The series replaces sex and violence with abject personal horror, and we can't stop watching.

TV Features Succession
How Succession Uses Humiliation as a Weapon

There are many comparisons to be made between the medieval machinations of the Roy family on HBO’s Succession and those in Game of Thrones, but whereas the latter series attempted to shock with its graphic violence and sexposition, Succession creates a much deeper cringe factor by wielding pure humiliation. Game of Thrones dared us to watch its bloodshed, but Succession dares us to turn away from its casual destruction of a person’s sense of self.
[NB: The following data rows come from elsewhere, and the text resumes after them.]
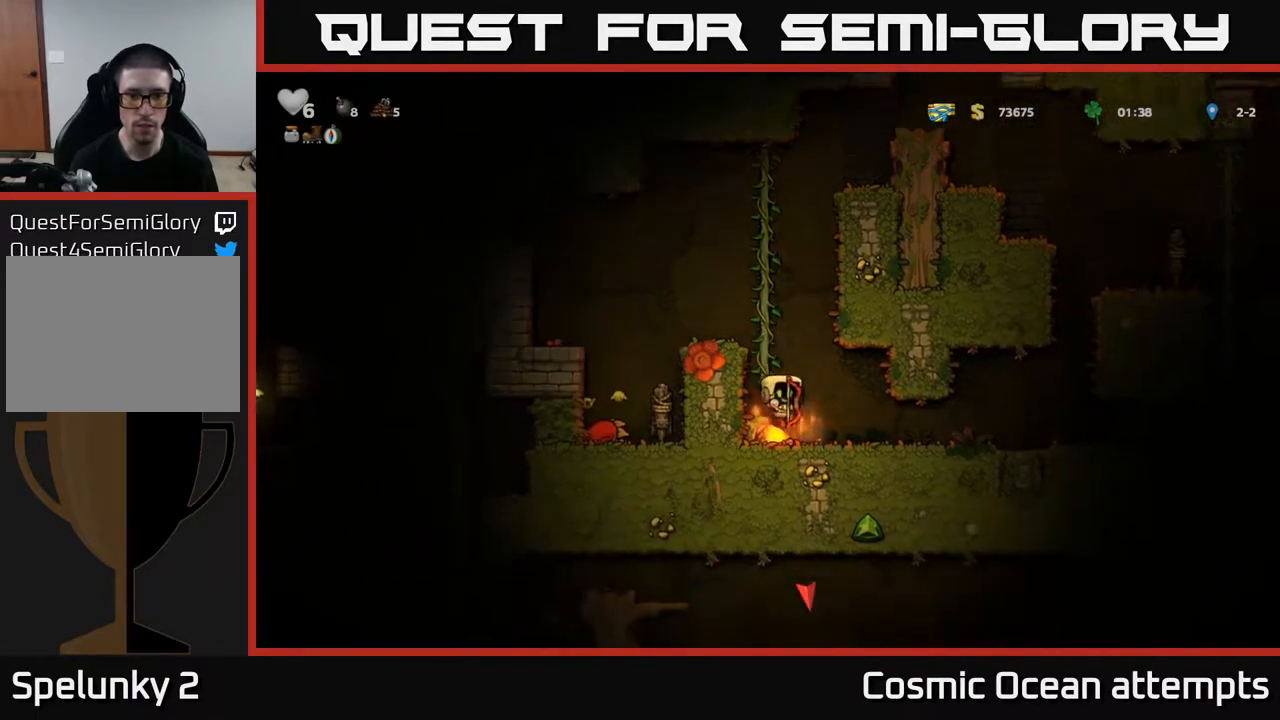
{"buttons": ["DPAD_UP"], "right_stick": "center", "events": [[150, "DPAD_LEFT", "down"], [167, "A", "down"], [300, "DPAD_UP", "down"], [333, "A", "up"], [333, "DPAD_LEFT", "up"]]}
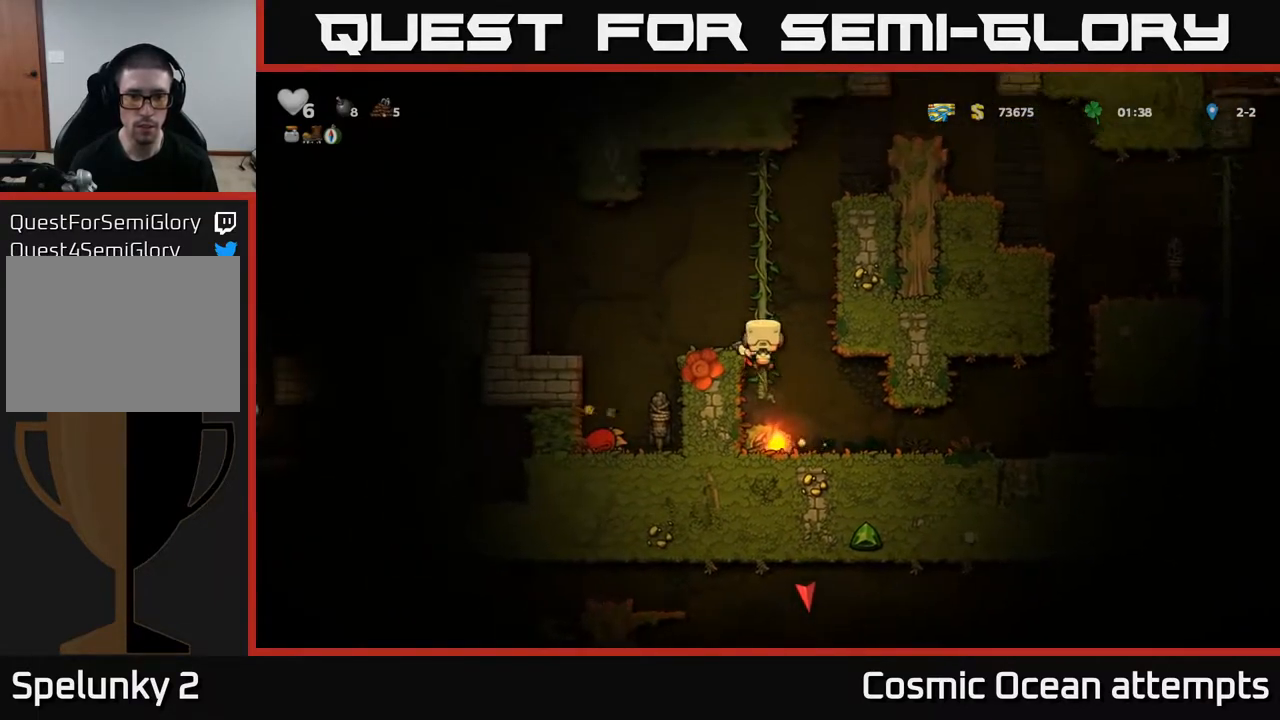
{"buttons": [], "right_stick": "center", "events": [[17, "A", "down"], [33, "DPAD_LEFT", "down"], [67, "DPAD_UP", "up"], [117, "A", "up"], [250, "DPAD_LEFT", "up"]]}
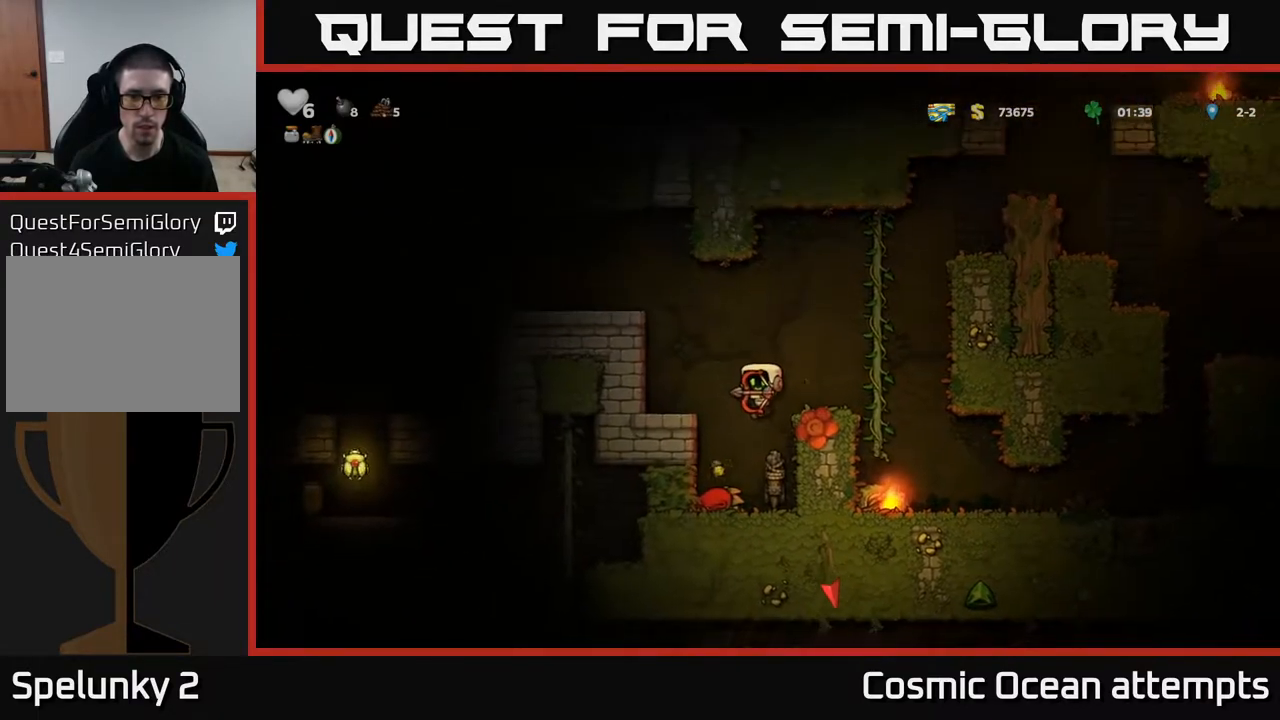
{"buttons": [], "right_stick": "center", "events": [[183, "X", "down"], [267, "X", "up"]]}
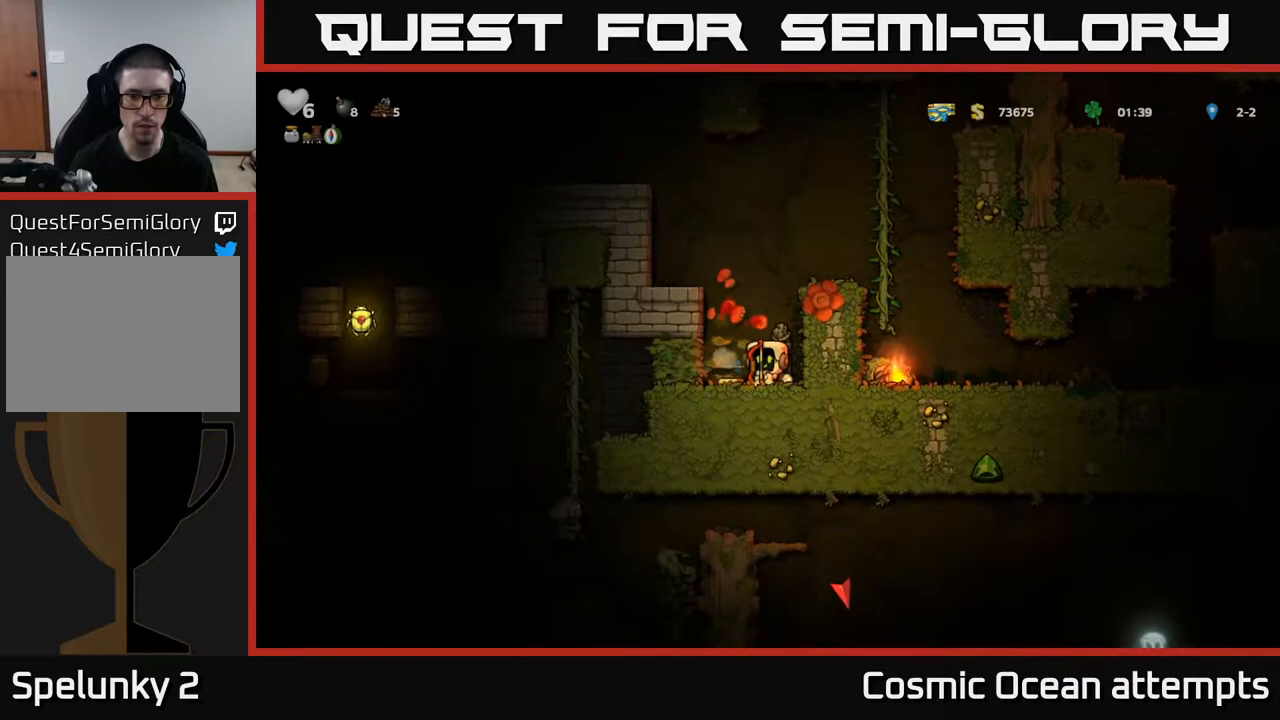
{"buttons": [], "right_stick": "center", "events": [[200, "DPAD_LEFT", "down"], [333, "DPAD_LEFT", "up"]]}
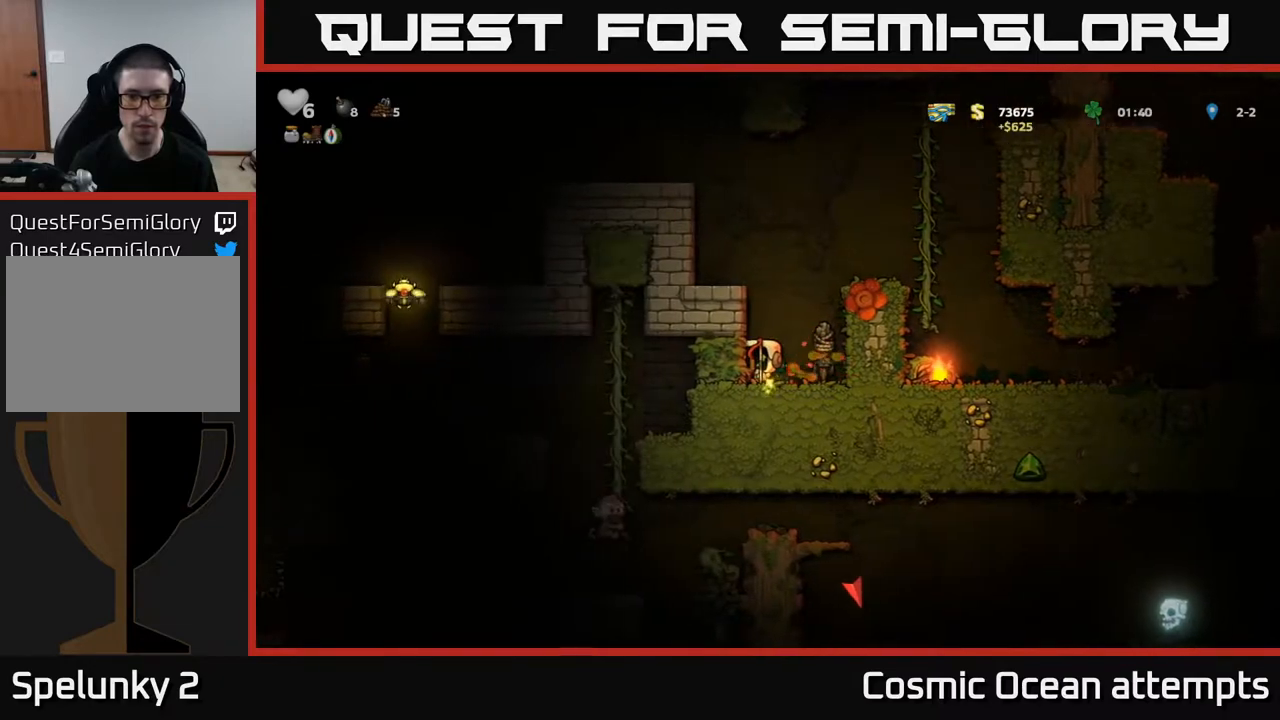
{"buttons": [], "right_stick": "center", "events": [[217, "DPAD_RIGHT", "down"], [283, "DPAD_RIGHT", "up"]]}
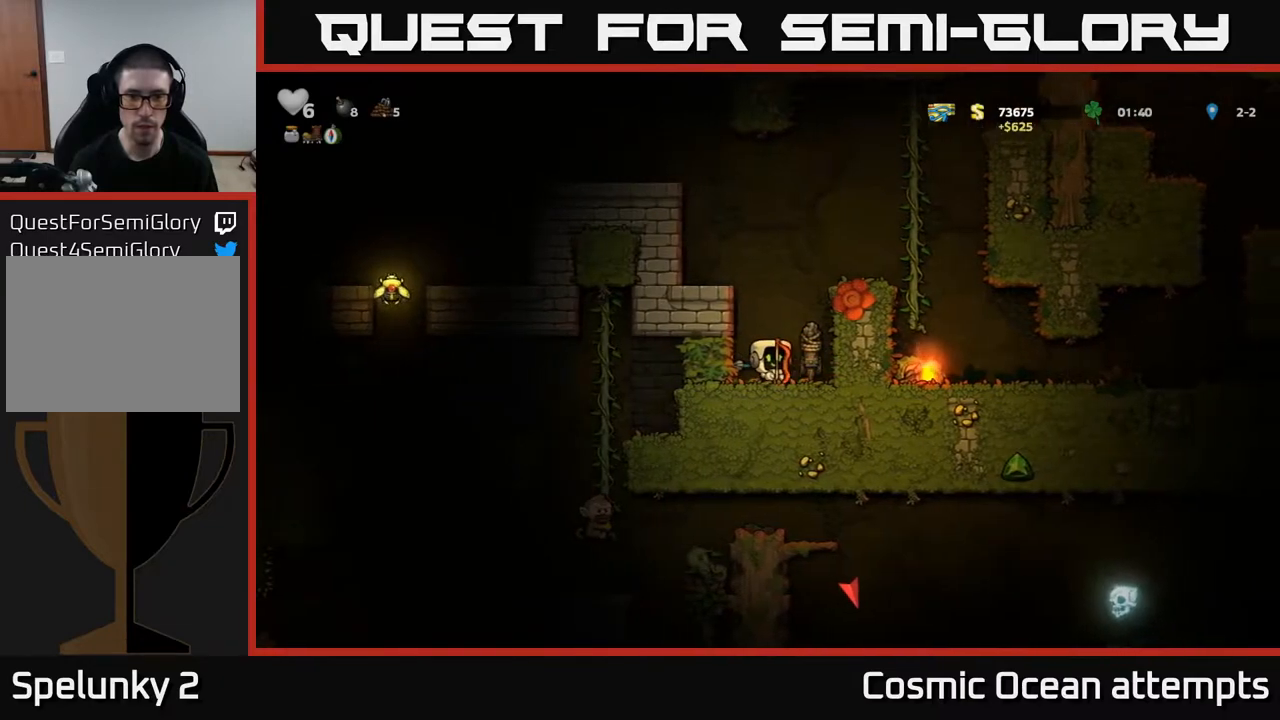
{"buttons": [], "right_stick": "center", "events": [[83, "DPAD_LEFT", "down"], [133, "DPAD_LEFT", "up"]]}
Humiliation is the core currency here; Succession uses it in place of physical violence to wound its characters, and in some contexts it becomes sexualized. The fifth episode of its second season, “Tern Haven,” had every example of this rolled into one. The Roys venture to see the Pierce family in their sprawling liberal enclave to discuss the terms of a potential buyout, but this is not strictly business; in addition to $24 billion, the Pierces also want to “ensure the integrity of their news outlets” by testing the moral character of the Roys. As we know, of course, there isn’t much of that to be found.

There are a number of swirling plots in each of the Roy’s individual lives that lead up to that dynamite dinner scene, where each member of the family was roasted in their own way. It was effective in its extreme cringe because—like the trip to Hungary which led to Boar on the Floor—they are all trapped there. Every Roy has been tasked with one goal: don’t fuck this up. So immediately, they do. But the dinner was not the end, or even the peak of the humiliations of the episode (though it did bring so many of those threads together in incredibly uncomfortable ways).

The mortifications began, as they usually do, with Tom. He’s set up as the straw man for the Pierce’s concerns with ATN, which of course Tom was desperate to take over. Almost immediately he’s thrown under the bus, and even Shiv attacks him at the dinner table (which he futility calls her out on later). But then came the most amazing moment: when one of the Pierces casually looks up and says she didn’t realize “he” would stay on as the head of news (as if she’s not sitting right next to Tom). And Tom, who has been jovial and gracious in the ribbing thus far, meets the subsequent silence with an amazing deflection: “Ah look, here we are…the king of edible leaves, his majesty the spinach!” The zoom-pan to Roman’s reaction is priceless.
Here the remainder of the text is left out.